The highest-paid benchwarmers in football

Radamel Falcao: Expensive mistake for Chelsea

Radamel Falcao: Expensive mistake for Chelsea

With the Premier League getting richer than ever, we look at some of the most notorious players over recent years who’ve earned a nice living largely sitting on the bench.

In recent decades, football has become increasingly wealthy. The Premier League, in particular, has benefited hugely from an influx of money from television rights deals. This money has filtered through to players, which means that now even squad players can earn tens of thousands of pounds a week.

Inevitably, given the nature of football and the soaring wages, there are now players at many a top club that remain on the bench game after game while continuing to earn an absolute fortune. Such players fall out of favour for various reasons, ranging from injury to loss of form to a change of manager, but their high wages often makes them hard to move on, meaning their clubs are left paying them a packet to do nothing, much to the frustration of supporters.

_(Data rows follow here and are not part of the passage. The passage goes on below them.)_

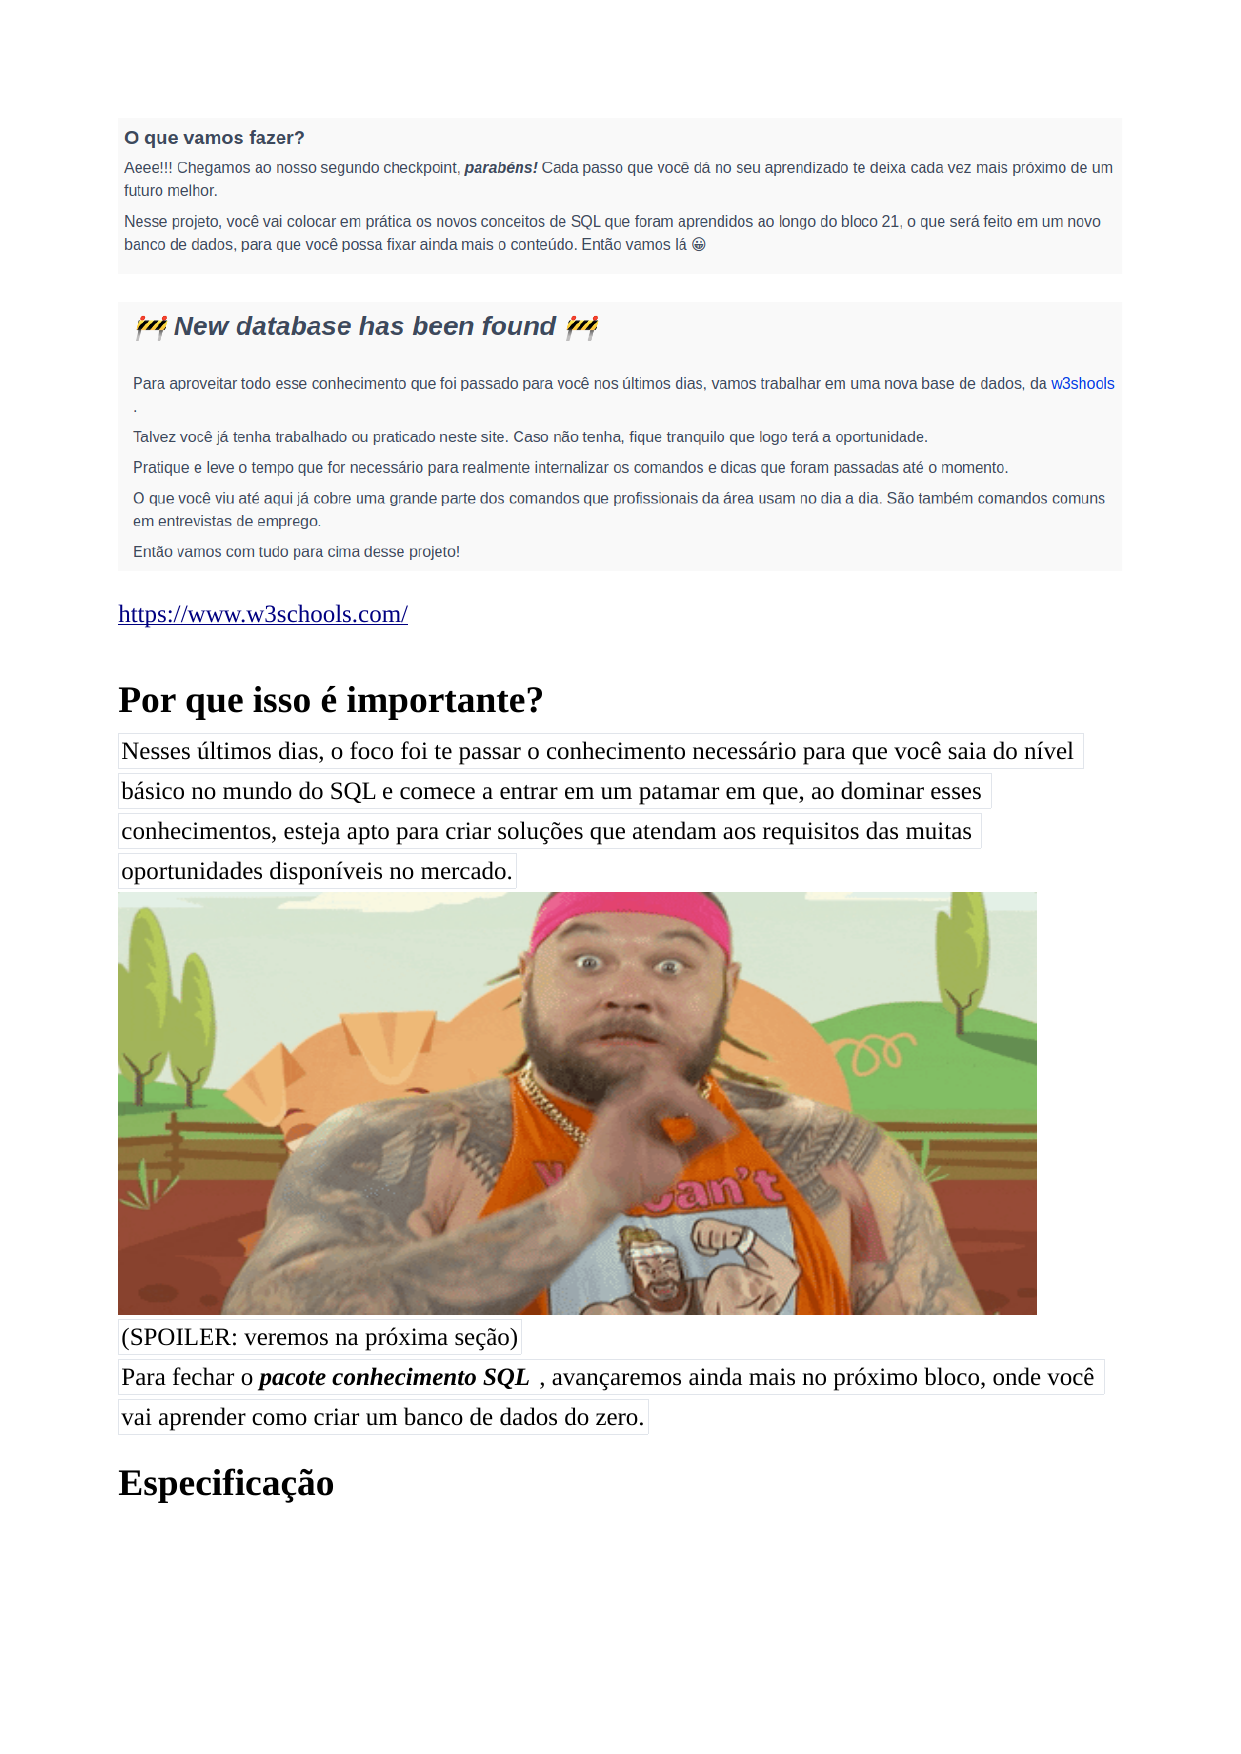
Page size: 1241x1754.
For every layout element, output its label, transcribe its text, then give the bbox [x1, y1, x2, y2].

picture [118, 892, 1037, 1315]
subtitle Por que isso é importante? [118, 677, 1122, 720]
text (SPOILER: veremos na próxima seção) [119, 1320, 521, 1354]
text [522, 1319, 1122, 1354]
picture [118, 118, 1123, 274]
text Nesses últimos dias, o foco foi te passar o conhecimento necessário para que você saia do nível básico no mundo do SQL e comece a entrar em um patamar em que, ao dominar esses conhecimentos, esteja apto para criar soluções que atendam aos requisitos das muitas oportunidades disponíveis no mercado. [118, 733, 1122, 888]
text https://www.w3schools.com/ [118, 599, 1122, 628]
picture [118, 302, 1123, 571]
text Para fechar o pacote conhecimento SQL , avançaremos ainda mais no próximo bloco, onde você vai aprender como criar um banco de dados do zero. [118, 1359, 1122, 1434]
subtitle Especificação [118, 1460, 1122, 1503]
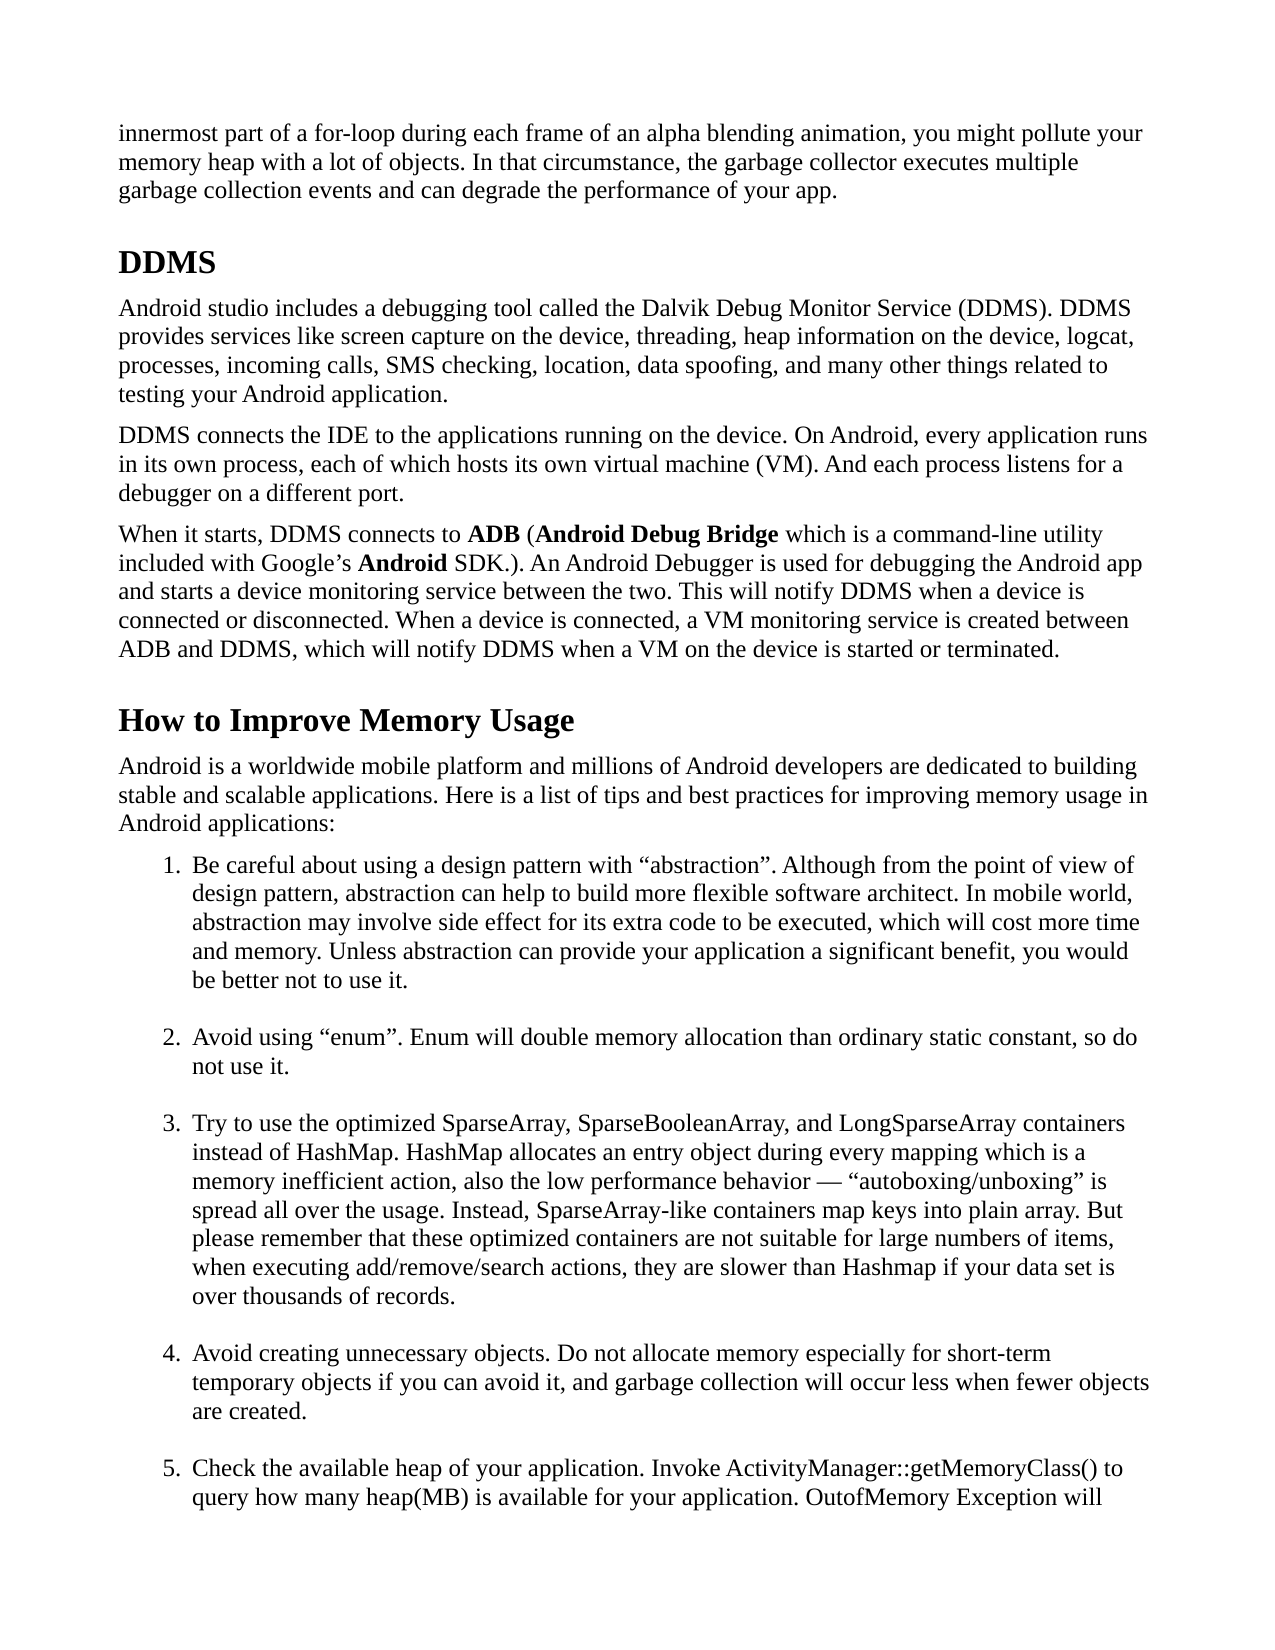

Since the formation of the Premier League, there are stacks of players who earned huge money while not playing, and it’s a plague that refuses to go away.

Clubs in the top flight assemble bulging squads and sometimes two players for each position, so it’s little surprise to see semi-decent professionals sitting on big wages for doing the square root of jack all.

 

Adel Taarabt

At one stage the Moroccan international was paid £65,000 a while languishing in at Queens Park Rangers’ reserve and youth teams. Then-manager Harry Redknapp said Taarabt was the worst professional footballer he had ever worked with.

Taarabt started well at QPR, helping the club win promotion to the Premier League in the 2010-2011 season – his first full season there – but he had already forged a reputation for falling out with almost everyone. By the 2014-15 season, he was a bit-part player, making just seven appearances. Taarabt left QPR that summer, and now finds himself at Benfica B, the reserve side of the current Portuguese champions.

 

Winston Bogarde

The Dutchman has a reputation as a money-grabbing benchwarmer that few players can match.  Signed by Chelsea in 2000, the former Ajax and Barcelona defender was not a favourite of any of the managers he played under at the London club.

As a result, he spent much of his time watching rather than playing, making just nine league appearances in four years. However, being on the bench did not seem to bother the Dutch international, who admitted that he was more than happy to collect a reported £40,0000 a week for doing so, suggesting he would be crazy to throw away money he felt was his.

 

Radamel Falcao

The Colombia striker, once spoken of in the same breath as players such as Lionel Messi and Cristiano Ronaldo, scored an incredible 70 goals in just two seasons for Atlético Madrid between 2011 and 2013, earning a lucrative move to Monaco.

However, after a severe anterior cruciate ligament injury at the start of 2014, Falcao was loaned to Manchester United for the 2015-15 season, in a deal which saw him earn £265,000 a week. Falcao scored just four times for the Red Devils, and made only 17 starts in all competitions, and the club chose not to exercise their right to buy him.

Last season saw him struggled similarly on loan at Chelsea, where he scored just once and made only two starts in all competitions.

While player wages are a source of frustration for some supporters, but with the amount on money in football, and the modern game requiring top clubs to have sizable squads, it is inevitable there will be players earning eye-watering wages while warming the bench.